Quote exactly, and only, the lines of the material below from the line with "(171, 119) none" through the line with "[560,763,610,779] 3029.] ->".

▸ RECORDS FOR THIS TASK
::::::::::

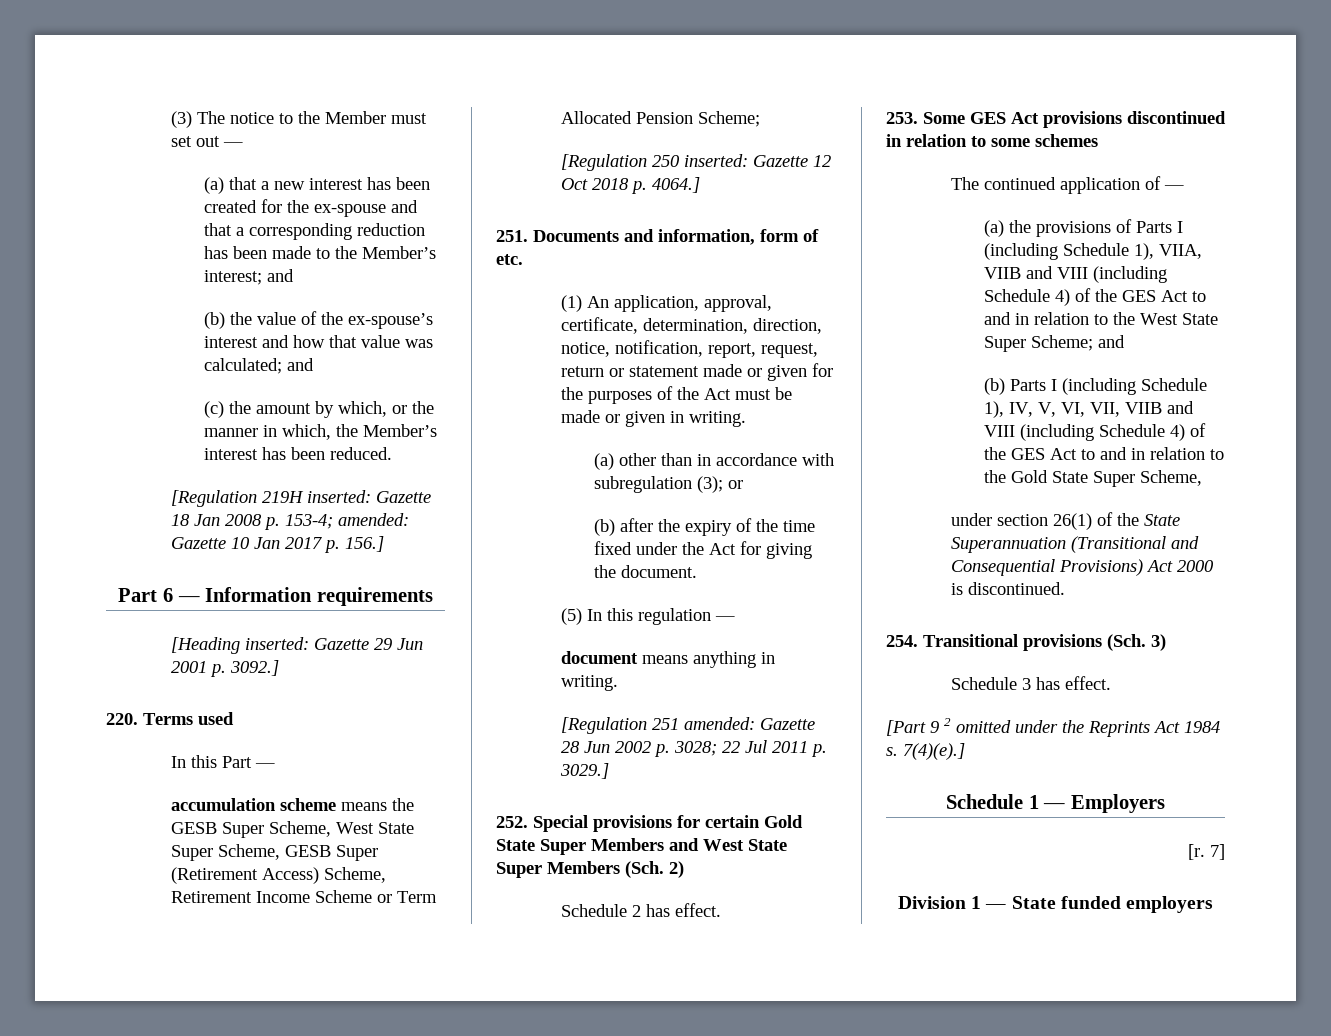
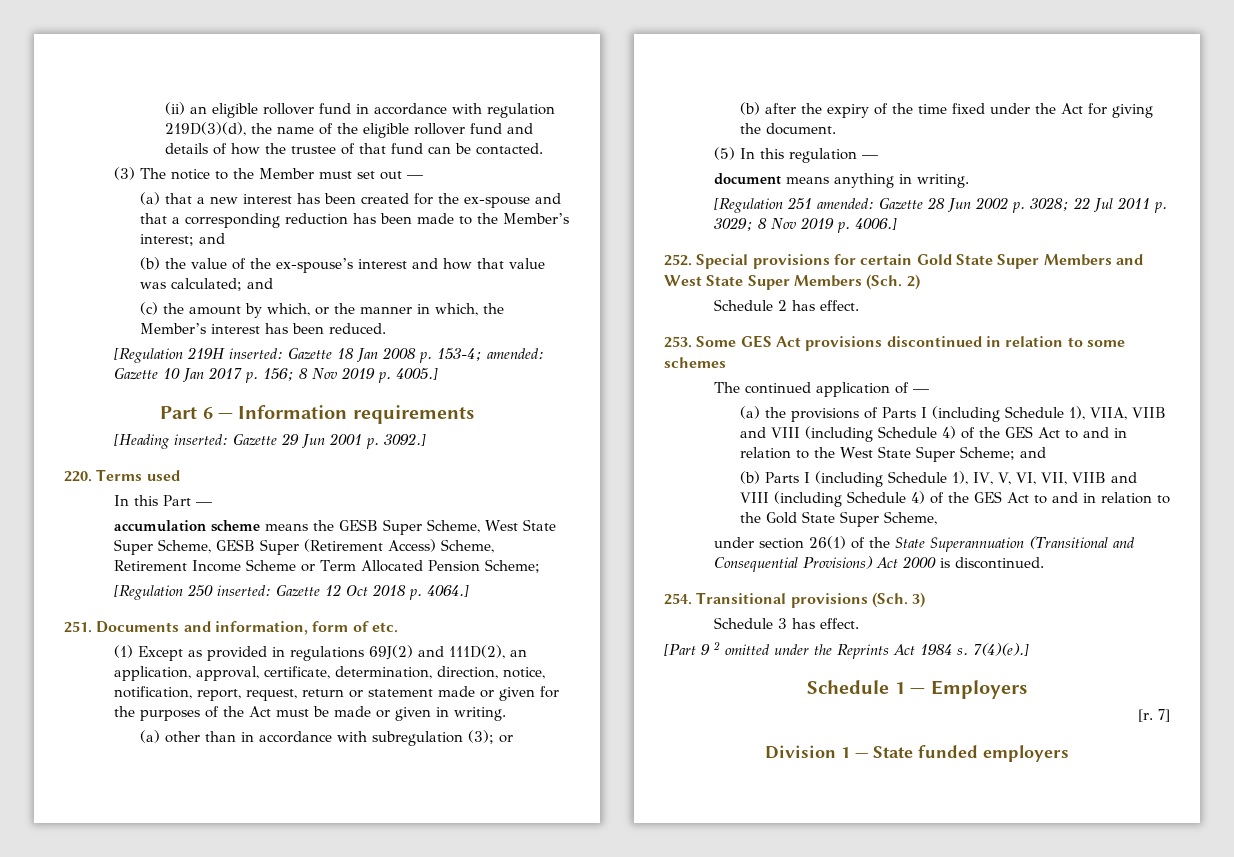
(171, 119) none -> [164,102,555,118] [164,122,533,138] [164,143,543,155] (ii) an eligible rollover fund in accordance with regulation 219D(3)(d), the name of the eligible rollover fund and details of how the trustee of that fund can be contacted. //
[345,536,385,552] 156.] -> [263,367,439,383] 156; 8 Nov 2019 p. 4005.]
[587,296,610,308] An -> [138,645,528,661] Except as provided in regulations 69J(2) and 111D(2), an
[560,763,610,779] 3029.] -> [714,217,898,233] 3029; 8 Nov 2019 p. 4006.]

::::::::::

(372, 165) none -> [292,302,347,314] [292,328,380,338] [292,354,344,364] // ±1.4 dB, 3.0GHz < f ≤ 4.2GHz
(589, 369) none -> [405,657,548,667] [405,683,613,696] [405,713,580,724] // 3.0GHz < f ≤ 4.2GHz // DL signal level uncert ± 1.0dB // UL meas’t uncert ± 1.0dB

::::::::::

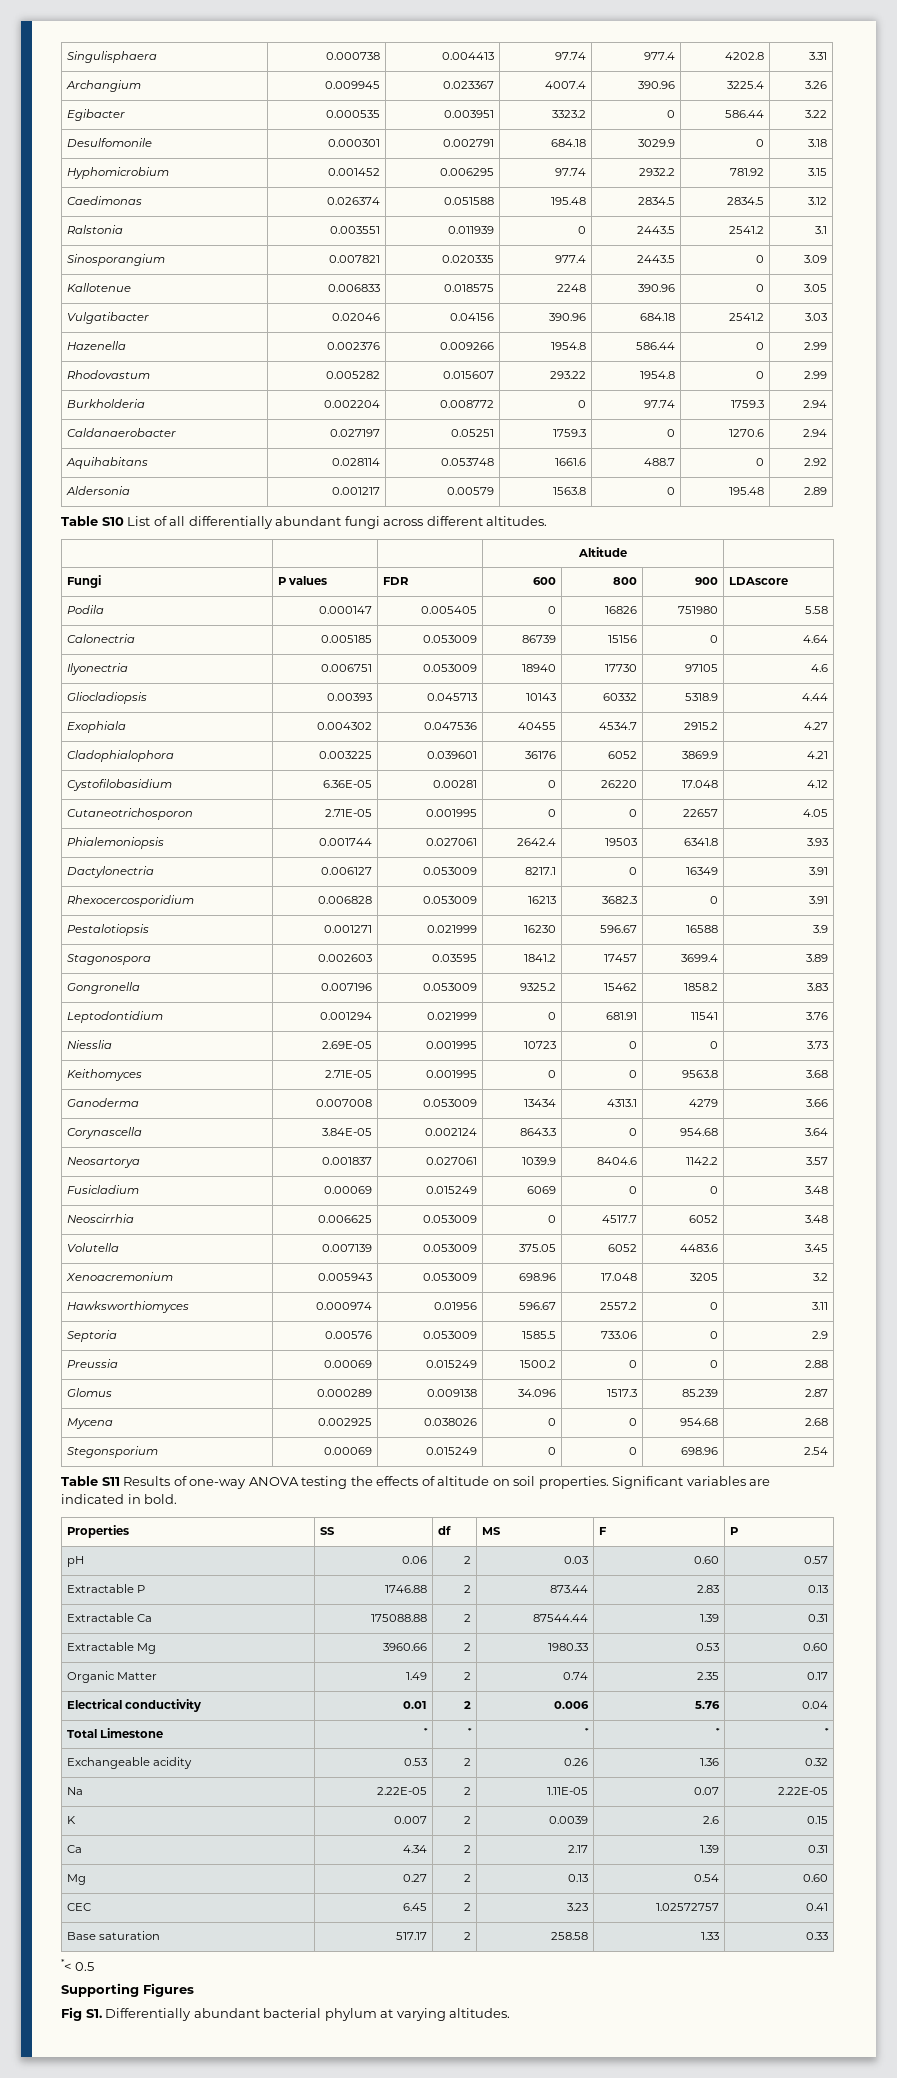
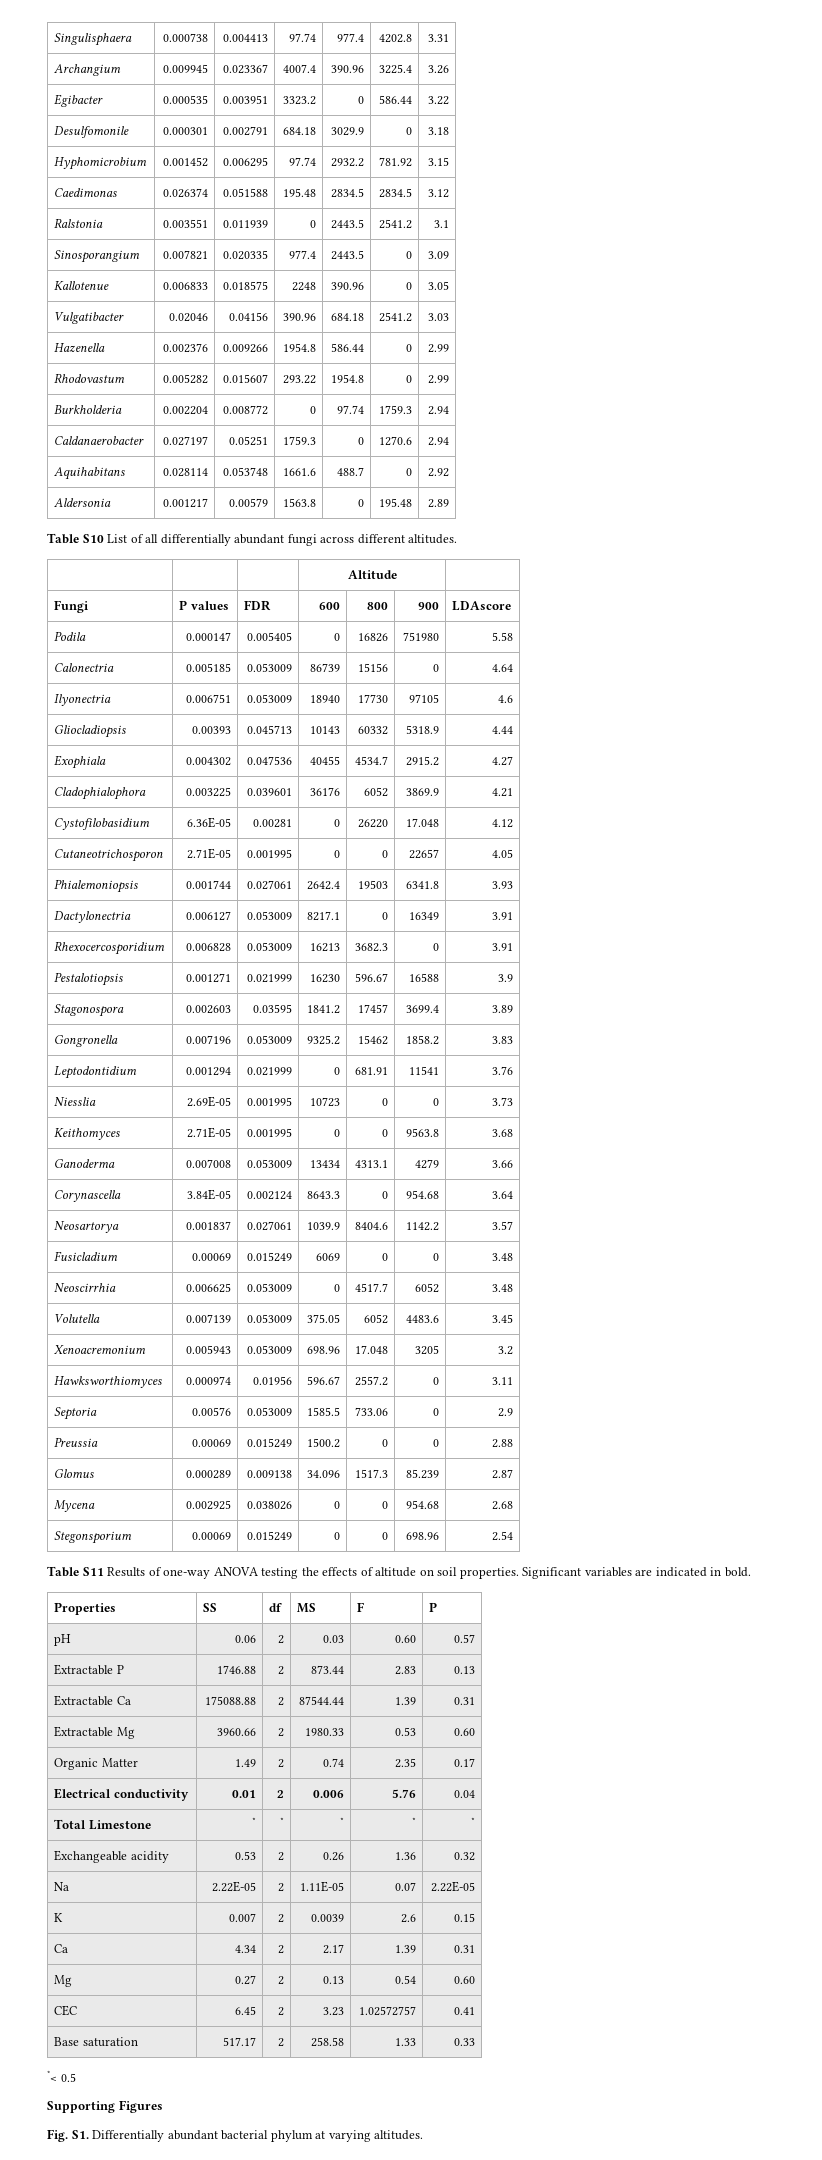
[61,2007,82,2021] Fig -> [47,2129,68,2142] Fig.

::::::::::

▸ WRITTEN RESPONSE
(171, 119) none -> [164,102,555,118] [164,122,533,138] [164,143,543,155] (ii) an eligible rollover fund in accordance with regulation 219D(3)(d), the name of the eligible rollover fund and details of how the trustee of that fund can be contacted. //
[345,536,385,552] 156.] -> [263,367,439,383] 156; 8 Nov 2019 p. 4005.]
[587,296,610,308] An -> [138,645,528,661] Except as provided in regulations 69J(2) and 111D(2), an
[560,763,610,779] 3029.] -> [714,217,898,233] 3029; 8 Nov 2019 p. 4006.]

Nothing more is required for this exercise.